You have collected exactly 2800 aluminum cans for recycling, each with a mass of 13.6 g. How much energy is needed to melt them if their initial temperature is 26.2◦C? Assume the specific heat, the latent heat and the melting point of aluminum are 899 J/kg ·◦ C,
3.97 × 105 J/kg and 660.4 ◦C, respectively. Answer in units of J
c=899 J/kg •◦ C, r= 3.97 × 105 J/kg
m=2800•0.0136= 38.08 kg
E = Q=cm(660.4-26.2) + r m = …
To calculate the energy needed to melt the aluminum cans, we need to break the problem down into two steps:
Step 1: Calculate the heat energy required to raise the temperature of the aluminum cans from 26.2°C to its melting point of 660.4°C.
The heat energy required to raise the temperature can be calculated using the specific heat formula:
Q1 = m * c * ΔT
Where:
Q1 = heat energy required
m = mass of aluminum cans (in kg)
c = specific heat of aluminum (in J/kg·°C)
ΔT = change in temperature (in °C)
Given:
Mass of one aluminum can = 13.6 g = 0.0136 kg (since 1 kg = 1000 g)
Specific heat of aluminum = 899 J/kg·°C
Initial temperature = 26.2°C
Melting point temperature = 660.4°C
ΔT = melting point temperature - initial temperature
ΔT = 660.4°C - 26.2°C
ΔT = 634.2°C
m = mass of one aluminum can * number of cans
m = 0.0136 kg * 2800 cans
m = 38.08 kg
Q1 = 38.08 kg * 899 J/kg·°C * 634.2°C
Q1 = 171,752.5616 J
Step 2: Calculate the heat energy required for melting the aluminum cans.
The heat energy required for the phase change (melting) can be calculated using the latent heat formula:
Q2 = m * L
Where:
Q2 = heat energy required
m = mass of aluminum cans (in kg)
L = latent heat of aluminum (in J/kg)
Given:
Latent heat of aluminum = 3.97 × 10^5 J/kg
Mass of aluminum cans = 38.08 kg
Q2 = 38.08 kg * 3.97 × 10^5 J/kg
Q2 = 1,510,576 J
Finally, the total energy required to melt the aluminum cans is the sum of Q1 and Q2:
Total energy = Q1 + Q2
Total energy = 171,752.5616 J + 1,510,576 J
Total energy = 1,682,328.5616 J
Therefore, the energy needed to melt the aluminum cans is approximately 1,682,328.5616 J.
To calculate the energy required to melt the aluminum cans, we need to consider two steps: raising the temperature of the cans to the melting point, and then melting them.
Step 1: Calculate the energy required to raise the temperature of the cans:
The specific heat (c) of aluminum is given as 899 J/kg · ◦C. This means that it takes 899 Joules of energy to raise the temperature of 1 kilogram of aluminum by 1 degree Celsius.
First, we need to calculate the total mass of aluminum cans.
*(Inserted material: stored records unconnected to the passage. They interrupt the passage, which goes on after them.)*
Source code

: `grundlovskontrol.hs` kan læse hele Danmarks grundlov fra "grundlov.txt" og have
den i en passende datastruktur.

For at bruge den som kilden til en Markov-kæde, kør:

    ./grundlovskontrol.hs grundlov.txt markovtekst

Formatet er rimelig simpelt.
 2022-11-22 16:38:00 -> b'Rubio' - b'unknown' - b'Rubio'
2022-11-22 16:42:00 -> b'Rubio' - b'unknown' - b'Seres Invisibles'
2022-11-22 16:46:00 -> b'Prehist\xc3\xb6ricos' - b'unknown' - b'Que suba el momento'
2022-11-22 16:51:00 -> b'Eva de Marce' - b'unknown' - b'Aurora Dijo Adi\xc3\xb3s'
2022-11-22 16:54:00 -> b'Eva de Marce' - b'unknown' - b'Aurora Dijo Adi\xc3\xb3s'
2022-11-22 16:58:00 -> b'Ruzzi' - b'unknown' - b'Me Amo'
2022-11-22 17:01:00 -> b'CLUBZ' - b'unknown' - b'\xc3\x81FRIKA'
Since each can has a mass of 13.6 grams, the mass can be calculated as:
Mass = Number of cans * Mass per can
Mass = 2800 * 13.6 g
Mass = 38,080 g
Convert the mass to kilograms:
Mass = 38,080 g / 1000
Mass = 38.08 kg
Next, we need to calculate the temperature difference:
ΔT = Final temperature - Initial temperature
ΔT = 660.4 ◦C - 26.2 ◦C
ΔT = 634.2 ◦C
Now we can calculate the energy required to raise the temperature of the cans:
Energy = Mass * Specific heat * ΔT
Energy = 38.08 kg * 899 J/kg · ◦C * 634.2 ◦C
Step 2: Calculate the energy required to melt the aluminum cans:
The latent heat (L) of aluminum is given as 3.97 × 10^5 J/kg. This is the amount of energy required to change the state of 1 kilogram of aluminum from solid to liquid at its melting point.
The total energy required to melt the aluminum cans can be calculated as:
Energy = Mass * Latent heat
Energy = 38.08 kg * 3.97 × 10^5 J/kg
Adding the energy required for both steps together will give the total energy required to melt the aluminum cans.
Total energy = Energy for raising temperature + Energy for melting
Total energy = (38.08 kg * 899 J/kg · ◦C * 634.2 ◦C) + (38.08 kg * 3.97 × 10^5 J/kg)
Now, you can calculate the total energy required.